Apple won't lend a hand at the Republican National Convention, July 18-21 in Cleveland, because of presumptive GOP presidential nominee Donald Trump — or, rather, his seemingly never-ending stream of controversial comments, Politico reported Saturday, citing two sources. But the tech giant is far from the first company to indicate it won't supply sponsorship or funding for the event.
While other major tech players — Facebook, Google, Microsoft — have indicated they would provide some sort of support, Apple reportedly told GOP leaders it would not repeat in 2016 the funding or support as has supplied in some past years. The reasons were apparently Trump's comments on women, immigrants and minorities.
Trump has also criticized the company in the past.
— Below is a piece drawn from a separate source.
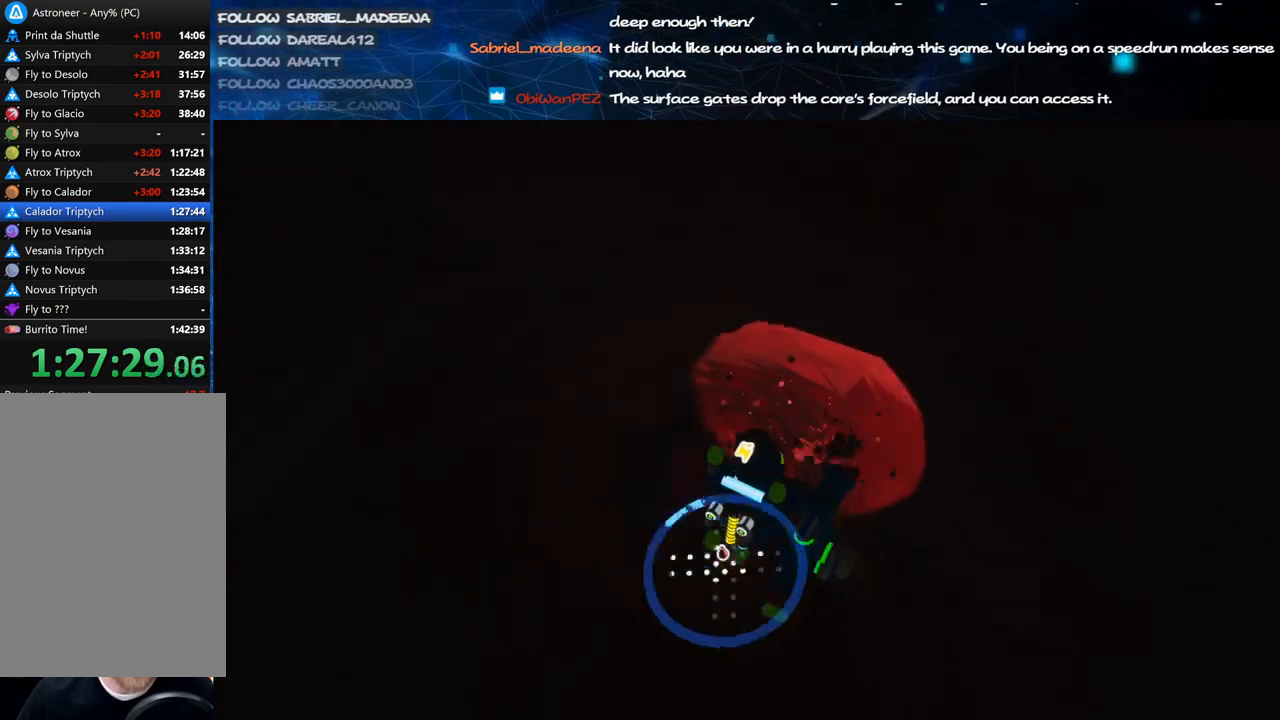
{"keys": ["a", "c", "w"], "mouse": ["left"], "events": [[40, "c", "down"], [80, "w", "down"], [120, "mouse_left", "down"], [320, "a", "down"]]}
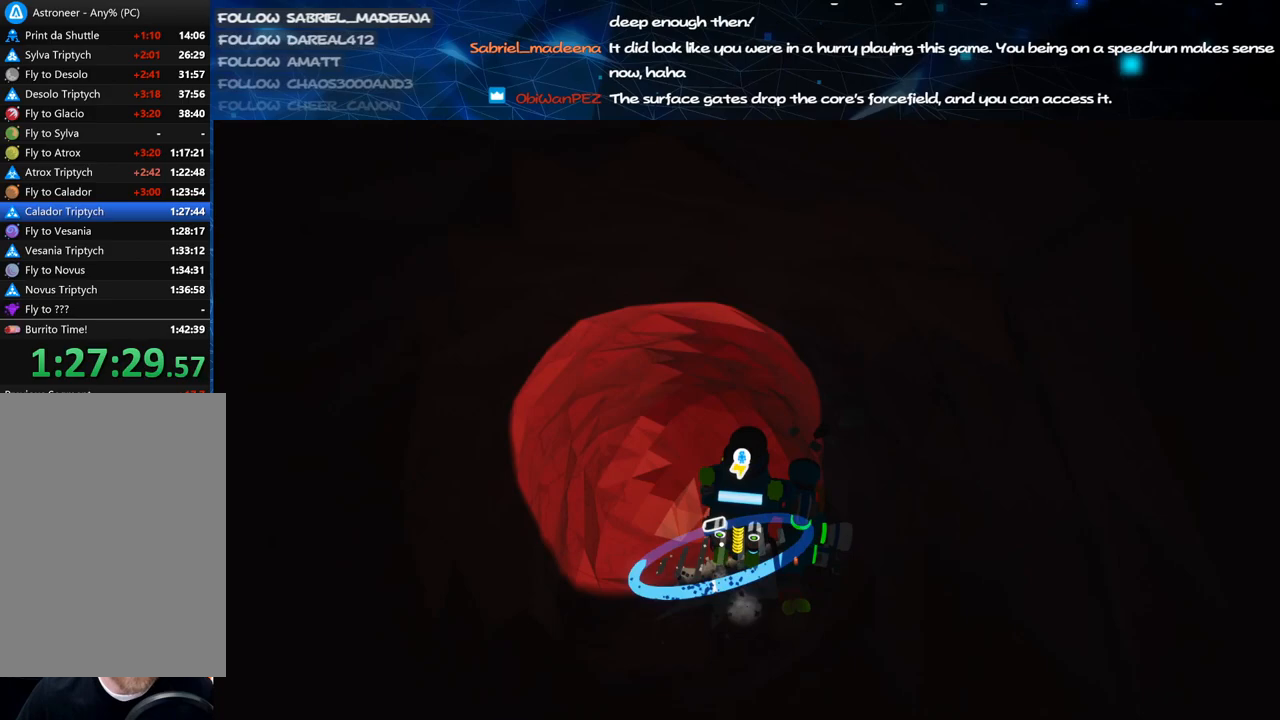
{"keys": ["c", "w"], "mouse": ["left"], "events": [[220, "a", "up"], [340, "a", "down"], [480, "a", "up"]]}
For example, he called for a boycott of Apple products after the company denied an FBI request to unlock an iPhone used by a suspect in last year's San Bernardino, California, massacre, and said he would convince Apple to "build their damn computers and things in this country," rather than overseas.
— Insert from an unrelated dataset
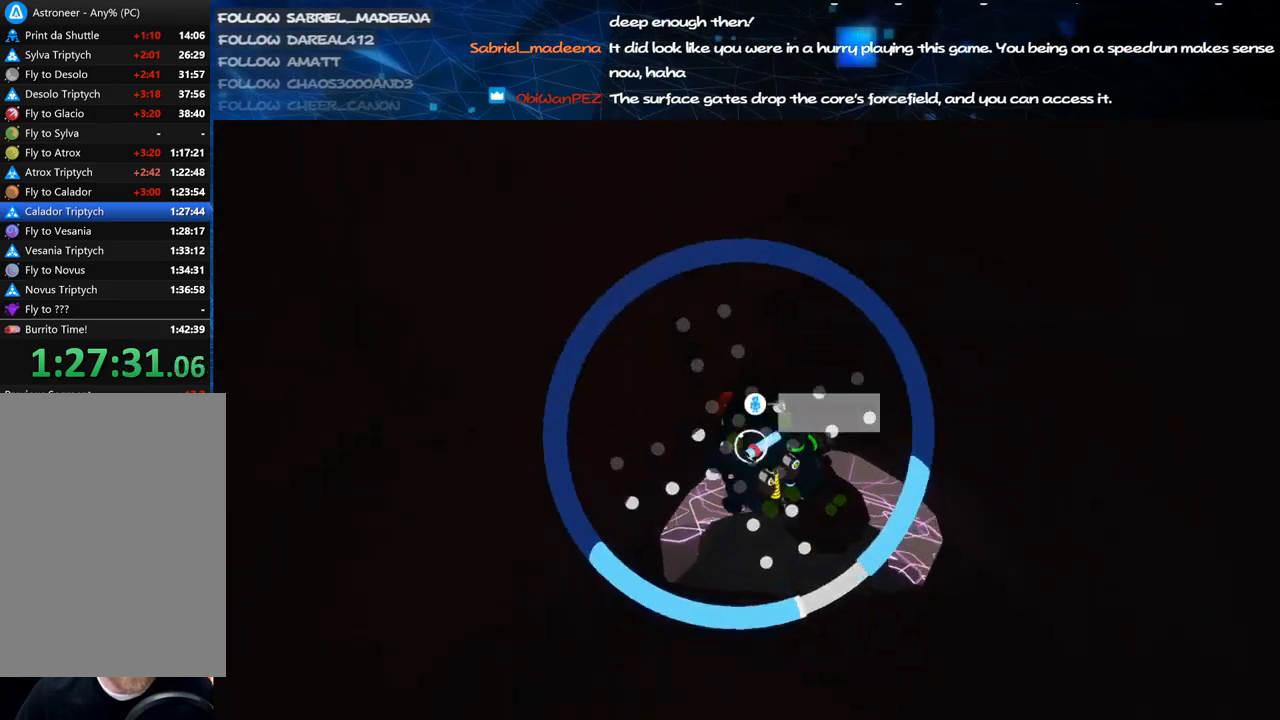
{"keys": [], "mouse": ["left"], "events": [[280, "w", "down"], [360, "d", "down"], [480, "w", "up"], [500, "d", "up"]]}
Apple had previously played a small role at political conventions, providing some $140,000 in devices for the 2008 events, while it sat out the 2012 conventions because the Democrats were not accepting corporate donations.
A spokeswoman for the GOP's convention host committee commented on Apple's abscence to Politico, saying, "we are working with a variety of major tech partners who are focused on being part of the American political process."
Apple is far from the lone corporate giant to pull out of the event. Bloomberg reported that a number of companies have indicated plans to sit out both conventions, including Wells Fargo, UPS, Motorola, JPMorgan Chase, Ford and Walgreens. Those companies all sponsored the 2012 Republican convention.
None directly tied the decision to Trump and many said they would not support the Democratic event either. A source from Wells Fargo, however, indicated to Bloomberg it would support the Democratic convention because it will be held July 25-28 in Philadelphia, an important market for the company, where the convention venue is a sports arena called the Wells Fargo Center.
Typically, the conventions represent a handy time for corporations to rub elbows with important lawmakers, but it's a bit more risky with a candidate like Trump, who has proven he is willing to insult large swaths of the population.
Meanwhile, yet another attempt to stop Trump at the convention is under way, the Washington Post reported. Anti-Trump delegates apparently believe they might be able to muster enough support to change party rules and take the nomination away from the blustery billionaire.